● Text passage:
──────────────────────────────
|The Hammer of Hell |
Chapter 3 The Tunisian Campaign:
The Tactical Situation
On the 18th of February, 1943, General Erwin Rommel was in the midst of his most desperate campaign. Since the battle of El Alamein, five months earlier, General Bernard Montgomery and the Eighth British Army had pursued Rommel and the remnants of the Afrika Corps from Egypt into Tunisia. Montgomery paused near Mareth in early February, but it was only a matter of time before the British continued the offensive from which English historians would draw comparisons between the "Viscount of El Alamein" and the Duke of Wellington.
──────────────────────────────
● Questions:
**1)** Convert the chart image entries, starting at the line "Which box has the highest median line?" and ending at the last entry, into a Markdown table with the columns Row and Entry line, skipping blank lines and leaving the pictures out.
**2)** Please carry on the Tunisian Campaign passage from its last sentence.

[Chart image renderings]
──────────────────────────────
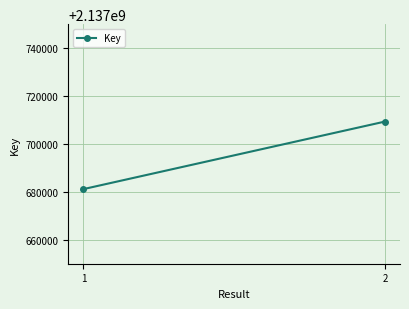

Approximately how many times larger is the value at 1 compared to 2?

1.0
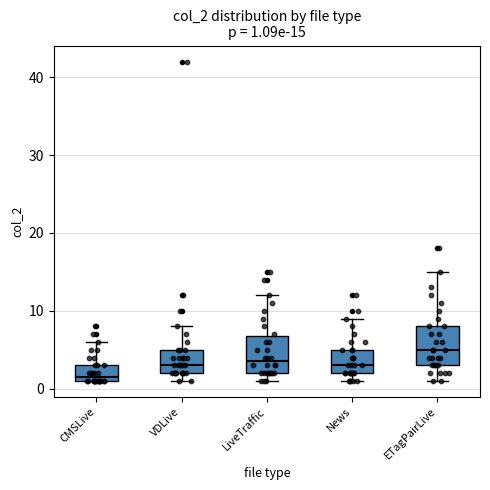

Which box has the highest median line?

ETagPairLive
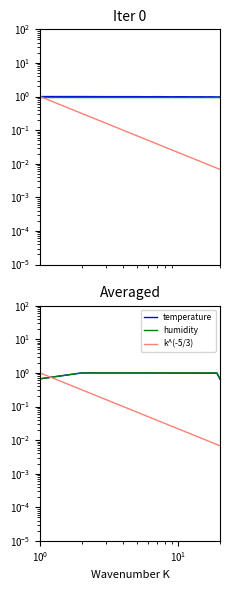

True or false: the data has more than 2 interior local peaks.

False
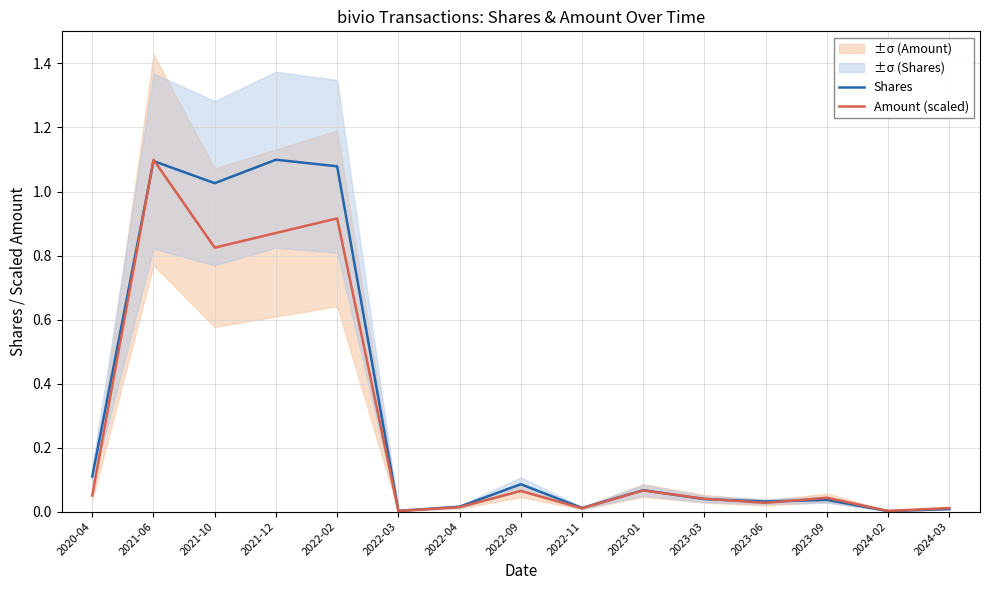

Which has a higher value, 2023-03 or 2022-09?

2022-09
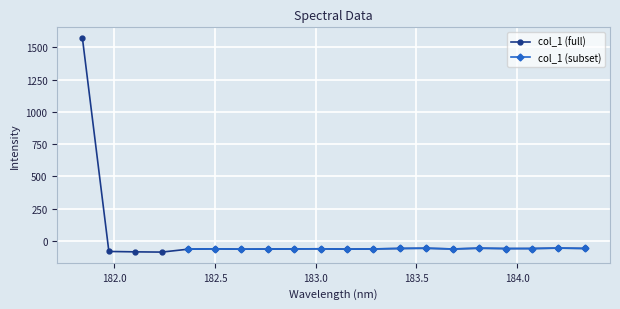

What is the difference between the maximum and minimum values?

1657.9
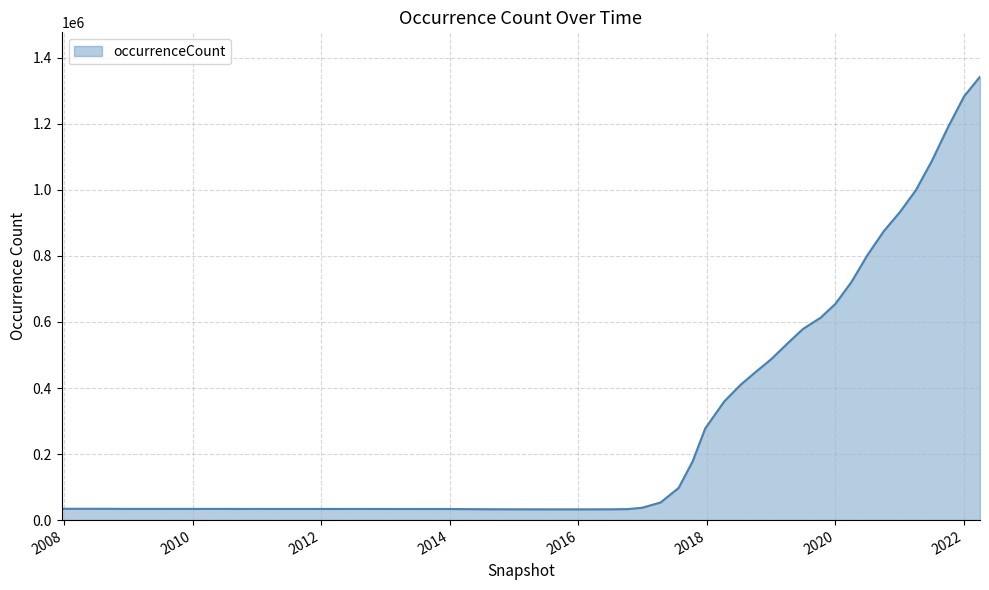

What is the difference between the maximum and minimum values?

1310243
──────────────────────────────
● Results in order:
**1)**
| Row | Entry line |
|---|---|
| 1 | Which box has the highest median line? |
| 2 | ETagPairLive |
| 3 | True or false: the data has more than 2 interior local peaks. |
| 4 | False |
| 5 | Which has a higher value, 2023-03 or 2022-09? |
| 6 | 2022-09 |
| 7 | What is the difference between the maximum and minimum values? |
| 8 | 1657.9 |
| 9 | What is the difference between the maximum and minimum values? |
| 10 | 1310243 |

**2)**
The First Allied Army was to the west of Rommel, deployed with three corps on line from north to south, their forward line bisecting Tunisia. Generaloberst Juergen von Arnim's 5th Panzer Army faced the British 5th Corps in the north. Rommel was attacking the two southern Allied Corps; the French XIX in the middle of the Allied line and the American II Corps in the south.69
Characteristically, the "Desert Fox" intended to prevent the Allies from crushing his forces against the Mediterranean by initiating an offensive. On the 14th of February, the 21st Panzer Division assaulted Combat Command A of the 1st Armored Division at Faid Pass, and the Afrika Corps survivors attacked the French and Americans on an axis from Gafsa to Feriana to Kasserine. By the 19th, the Germans had pushed II Corps into the Western Dorsals, a series of low mountains running from the southwest to the northeast across Tunisia70
The morning of the 19th, Rommel ordered Colonel Hans Georg Hildebrandt, the commander of the 21st Panzer, to attack through the broad pass at Sbiba and take the First Army supply and transportation center at Le Kef. The German occupation of the principal Allied logistical center and the severance of the Allied supply line would force the British First Army back, buying time to deal with Montgomery.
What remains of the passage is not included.